SpaceX opened at $150 on a 4% float. The price discovery hasn't started.
Constrained float, 4x oversubscription, and an index rule change SpaceX lobbied for turned the debut into a mechanical event. The real test starts after the open.
Constrained float, 4x oversubscription, and an index rule change SpaceX lobbied for turned the debut into a mechanical event. The real test starts after the open.
SpaceX opened trading on Nasdaq at $150 per share on Friday morning, an 11% pop above the $135 IPO price set the night before. The more telling number sits behind the headline. Only about 4% of the company is in the public float, and SpaceX spent the months leading up to the listing making sure the largest passive buyers in the world would be required to start buying within days, not months. The 11% move is the first readout of a machine the company helped build, not a verdict on what the stock is worth.
The mechanics matter because they explain why a debut this anticipated can still feel like a setup rather than a discovery. The offering was roughly four times oversubscribed, per Bloomberg, as reported by TechCrunch, which left institutional investors short of the allocations they wanted at $135. Many of those institutions are now back in the market, buying on the open at the higher price. At the same time, SpaceX lobbied the Nasdaq 100 and other major indexes to change their inclusion rules so the company would join shortly after listing rather than waiting out the usual seasoning period. That change pulls forward billions in passive and index-tracking demand into the first trading sessions, into a float deliberately kept small.
That combination, constrained supply on one side and concentrated forced demand on the other, is what produced the $150 open. It also frames what the next several weeks of trading will actually resolve. Employees and early backers who became liquid on Friday represent a known overhang. Index funds that have not yet finished their buying programs will continue to add. Short-term traders who were shut out of the IPO will be testing whether the 11% premium extends or retraces. Each of those flows runs into the same 4% wall, and Friday's first print is too early to say which side wins.
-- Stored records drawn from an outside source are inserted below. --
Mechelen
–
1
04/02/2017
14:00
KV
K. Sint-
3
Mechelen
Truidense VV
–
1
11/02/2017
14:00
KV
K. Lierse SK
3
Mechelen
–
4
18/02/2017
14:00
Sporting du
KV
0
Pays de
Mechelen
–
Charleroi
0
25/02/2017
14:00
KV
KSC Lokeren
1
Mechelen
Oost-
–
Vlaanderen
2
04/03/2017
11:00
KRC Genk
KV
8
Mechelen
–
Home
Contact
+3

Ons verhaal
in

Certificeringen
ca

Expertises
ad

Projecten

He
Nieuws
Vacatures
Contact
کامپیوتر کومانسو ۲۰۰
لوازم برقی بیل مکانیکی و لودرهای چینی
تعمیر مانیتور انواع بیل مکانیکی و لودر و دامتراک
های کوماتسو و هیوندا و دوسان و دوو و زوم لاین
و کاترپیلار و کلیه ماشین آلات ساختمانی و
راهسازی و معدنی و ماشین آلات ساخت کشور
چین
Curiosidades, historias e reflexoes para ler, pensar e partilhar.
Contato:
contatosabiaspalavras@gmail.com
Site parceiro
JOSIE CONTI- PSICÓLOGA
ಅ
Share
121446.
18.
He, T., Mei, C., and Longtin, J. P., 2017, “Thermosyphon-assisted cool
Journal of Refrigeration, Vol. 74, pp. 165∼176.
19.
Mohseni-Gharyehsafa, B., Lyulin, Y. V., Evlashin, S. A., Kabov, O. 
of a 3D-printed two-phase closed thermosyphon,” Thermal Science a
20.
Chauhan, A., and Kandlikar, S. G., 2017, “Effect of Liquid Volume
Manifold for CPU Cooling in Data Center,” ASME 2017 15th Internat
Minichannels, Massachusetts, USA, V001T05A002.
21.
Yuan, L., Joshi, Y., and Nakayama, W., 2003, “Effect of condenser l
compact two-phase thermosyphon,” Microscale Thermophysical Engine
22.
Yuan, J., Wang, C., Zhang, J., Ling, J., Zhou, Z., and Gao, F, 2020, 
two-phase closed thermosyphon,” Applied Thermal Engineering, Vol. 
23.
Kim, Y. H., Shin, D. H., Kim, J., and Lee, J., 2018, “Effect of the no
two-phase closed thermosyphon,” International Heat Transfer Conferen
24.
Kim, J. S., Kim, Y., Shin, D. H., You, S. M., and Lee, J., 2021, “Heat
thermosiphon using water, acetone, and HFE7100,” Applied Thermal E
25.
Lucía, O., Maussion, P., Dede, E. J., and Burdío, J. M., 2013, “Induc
Two things to watch are within reach of any reader. First, the close: the intraday quote on every screen now can fade, extend, or do both before the bell, and the difference between open and close is the cleanest test of whether today's demand was one-day mechanical or something more durable. Second, the first scheduled index rebalance after SpaceX's rapid inclusion window closes. The company's path into the Nasdaq 100 was a rule change SpaceX secured, and the next rebalance will be the first real check on whether it can hold its weight on fundamentals rather than on the index-fund mandate to own it. If it can, the 11% pop was a discount. If it cannot, the rest of the float is about to find out.